There are a few more manifests needed to get a fully working setup, but I'm not sure they are very relevant for this conversation. One important thing to note is that the setup mentioned in https://github.com/kubeflow/pipelines/issues/4569#issuecomment-850633203 should not be used, as that doesn't allow you to define a separate certificate for each Istio gateway. Another thing to be aware of is that you cannot use the same certificate secret for 2 gateways in Istio as this will result in a 404 error.

The placeholder values you see are used by the setup script in the repo, which does a find and replace using a setup.conf file. The idea is that you for the repo, add your values in the setup.conf file, run the script, commit and push the changes to your fork and then install everything with Argo CD which then points to your repo. This makes updates for all components easy (and automated with Renovate), allows version tracking for changes in the manifests and avoid configuration drift.

That is probably a lot more information than you needed, but hopefully it helps. If you're still having problems or if you have other questions, you can always ping me or reach out to me on Slack. If anybody is interested in helping out with ArgoFlow-Azure that is always much appreciated. The AWS version should see a first stable release soon, so the work from there most likely just needs some porting to Azure.

pablofiumara commented 3 years ago

Thanks

pablofiumara commented 3 years ago

@eedorenko @sudivate @jotaylo Is this possible on Azure? If so, can you send me some documentation, please? https://github.com/kubeflow/pipelines/issues/4569#issuecomment-853309063

davidspek commented 3 years ago

@pablofiumara The Kubeflow gateway and certificate setup is definitely possible on Azure, that will work anywhere. The Isito installation through the operator will also work, but it will probably need some extra configs to play nicely with the Azure loadbalancer, this was also the case for AWS and shouldn't be difficult to implement (couple annotations on the gateway and another 2 yaml files).
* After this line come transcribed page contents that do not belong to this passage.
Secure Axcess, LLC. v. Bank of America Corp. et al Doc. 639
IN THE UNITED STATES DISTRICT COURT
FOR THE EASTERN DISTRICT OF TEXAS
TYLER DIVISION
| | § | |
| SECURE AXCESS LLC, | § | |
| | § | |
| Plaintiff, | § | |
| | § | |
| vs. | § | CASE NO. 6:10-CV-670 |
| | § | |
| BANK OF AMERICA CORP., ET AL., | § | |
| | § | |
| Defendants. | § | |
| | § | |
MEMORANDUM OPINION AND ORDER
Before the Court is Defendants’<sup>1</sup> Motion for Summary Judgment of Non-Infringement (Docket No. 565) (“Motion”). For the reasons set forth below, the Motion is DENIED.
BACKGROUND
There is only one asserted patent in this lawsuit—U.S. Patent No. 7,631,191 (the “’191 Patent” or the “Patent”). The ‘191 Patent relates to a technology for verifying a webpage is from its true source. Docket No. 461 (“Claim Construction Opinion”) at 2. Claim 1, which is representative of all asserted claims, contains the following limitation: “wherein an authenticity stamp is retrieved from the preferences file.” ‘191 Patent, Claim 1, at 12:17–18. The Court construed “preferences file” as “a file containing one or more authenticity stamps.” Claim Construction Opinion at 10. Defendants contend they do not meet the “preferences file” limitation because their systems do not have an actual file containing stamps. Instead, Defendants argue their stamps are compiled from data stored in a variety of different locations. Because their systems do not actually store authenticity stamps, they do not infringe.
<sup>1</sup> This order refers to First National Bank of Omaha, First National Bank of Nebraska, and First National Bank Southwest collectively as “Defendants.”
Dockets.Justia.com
I don't have access to Azure, but if you like I can help you debug this setup over Slack as it is something I need to get working regardless. The ArgoFlow-Azure setup will potentially start being used by a fairly large entity that is running Kubeflow on Azure, so this would also need to be implemented for them.

pablofiumara commented 3 years ago

@DavidSpek Thank you very much. Can we take a look together about how to set up SSL (using Let's Encrypt) on Azure for Kubeflow dashboard, please? If so, how can I contact you on Slack?

davidspek commented 3 years ago

@pablofiumara Yeah for sure. If you are part of the Kubeflow slack you can find me as either DavidSpek or David van der Spek.

pablofiumara commented 3 years ago

@DavidSpek Thanks. I have just sent you a message on Slack

pwzhong commented 2 years ago

@pablofiumara Have you successfully set up SSL (using Let's Encrypt) on Azure? I am facing the same problem.

pablofiumara commented 2 years ago

@pwzhong Yes. I bought a domain on Azure and then installed this https://github.com/argoflow/argoflow-azure (cc @DavidSpek is the owner of that repository) Instructions https://github.com/kubeflow/kubeflow/issues/5976#issuecomment-861650631

nelson2000 commented 1 year ago

hello guys, I am facing two challenges, i cant seem to change my OIDC provider from dex to AAD I have tried everything, and i also tried to set you TLS using lets encrypt, that didn't work. I couldn't fulfill the solver even though I have a fully functional domain name from AWS Route53 and connected it to the dns zone in azure.